I drove through Camden a couple of years ago,looked like the worst part of Detroit all over.
This is not counties or metropolitan areas including outer suburbs... it's just cities and their per capita crime rates.
True to an extent, Torie. I'm a big advocate of the exurbs; living 20 miles or so from the center of Charlotte, and outside the confines of Mecklenburg County, I'm able to enjoy the city attractions when I wish, whilst living in a low-tax, low-crime, good school, and overwhelmingly Republican environment. As I say on the NCFR board from time to time, GOOM (Get Out Of Mecklenburg).
That said, I'm highly skeptical of Charlotte's position in the top ten of the "most dangerous" list. Many statistical red flags. As HuntvilleTxVet noted, "most dangerous" isn't defined on the information freely available; perhaps it is if you pay. Only 32 cities with a population exceeding 500,000? I don't think so! And then, of course, you run into the old demographical/statistical problem of where the lines between cities and suburbs are drawn. Are the "most dangerous" stats based on city limits, or on some other measure of what constitutes the "center city"? And that's just for starters. Bah.
I don't think this survey counts the 20 miles of suburbs (Arlington, Irving, etc.) that separate Dallas city limits from Fort Worth city limits.
In other words, it's Dallas City vs. the City of Fort Worth, not Dallas County vs. Tarrant County.
Thanks for the note. Without looking it up, I suspect there are only 32 cities with populations over 500,000. Of course where the lines are drawn matters. It helps LA, which lines are oddly drawn, which a huge bias to the west. But of course there is more. Some inner cities are a happening place, and some are not, and just dangerous.

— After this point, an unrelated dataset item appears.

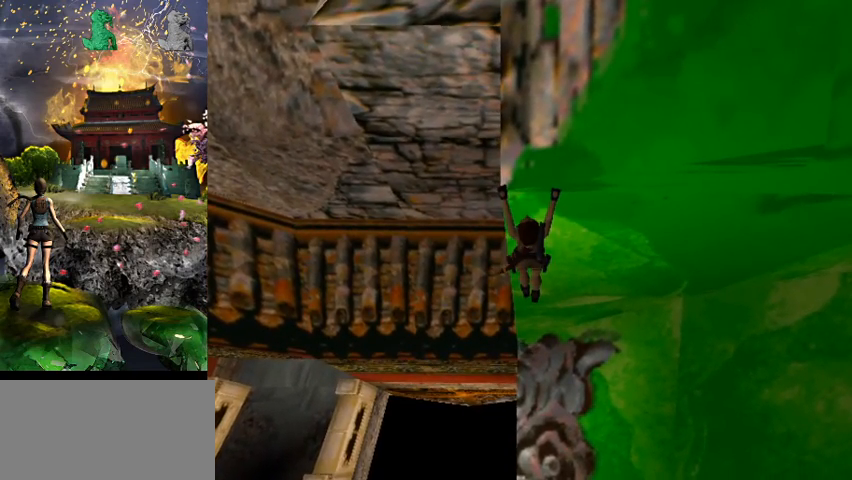
{"keys": ["jump"], "events": [[333, "jump", "down"]]}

As a long-time former resident of inner-city Houston (the Hispanic area), there is a certain amount of crime in these areas, just not as much as in the black inner-city neighborhoods.

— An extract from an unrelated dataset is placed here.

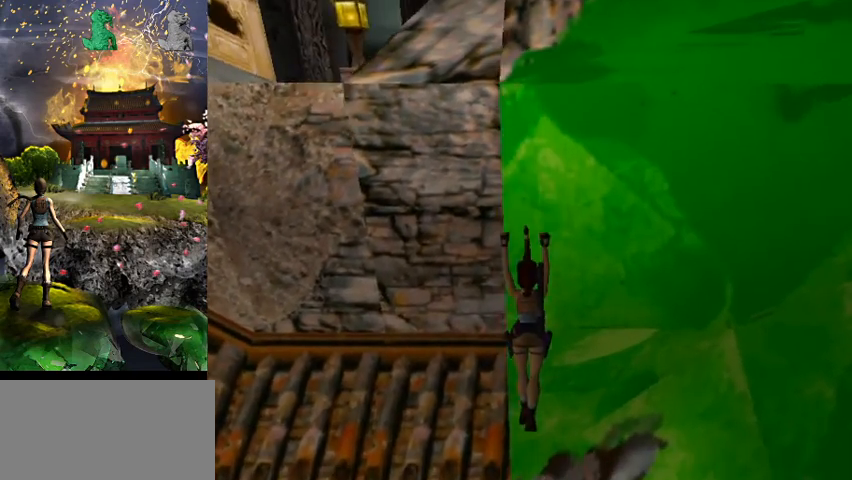
{"keys": ["jump"], "events": []}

But there is also a good respect for law and order, especially among the US Hispanic citizens, less so among the illegals, but there is still some there (maybe fear of the law). Also, everyone in the Hispanic barrio owns a gun (New Year's Eve sounds like the American army invading Berlin). And there is a strong amount of private development going on.

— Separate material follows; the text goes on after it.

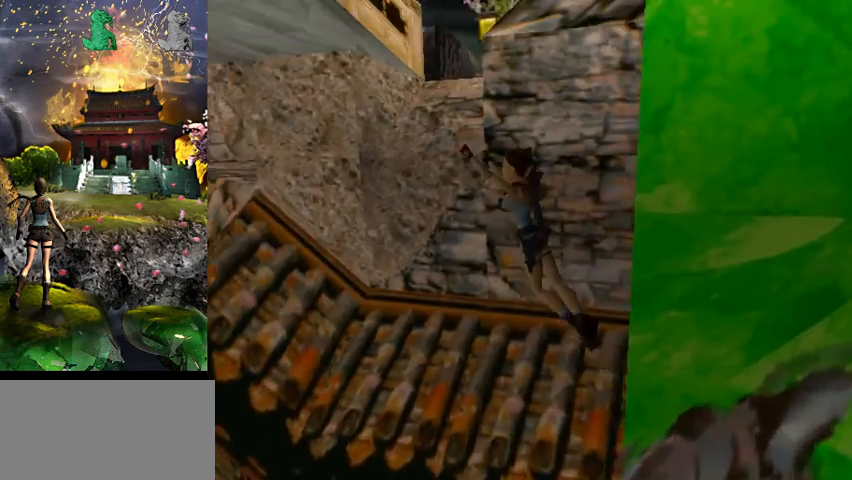
{"keys": [], "events": [[100, "jump", "up"]]}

In fact, Dallas and Houston are really the only two Texas cities with any inner-city black population. Could explain part of the difference (without wanting to sound sort of racist)
N.Y.C. has one of THE lowest murder and crime rates, since Ruddy took over.
Detroit has over 500,000???
Yes it does, and I suspect frankly that San Antonio and El Paso have fewer illegals than many places. There simply is too much Hispanic competition already there, and there are more profitable areas for hard working illegals to mine willing to work for relatively low wages. Just a wild guess on my part.
Detroit once had close to two million residents. Cleveland had 900,000.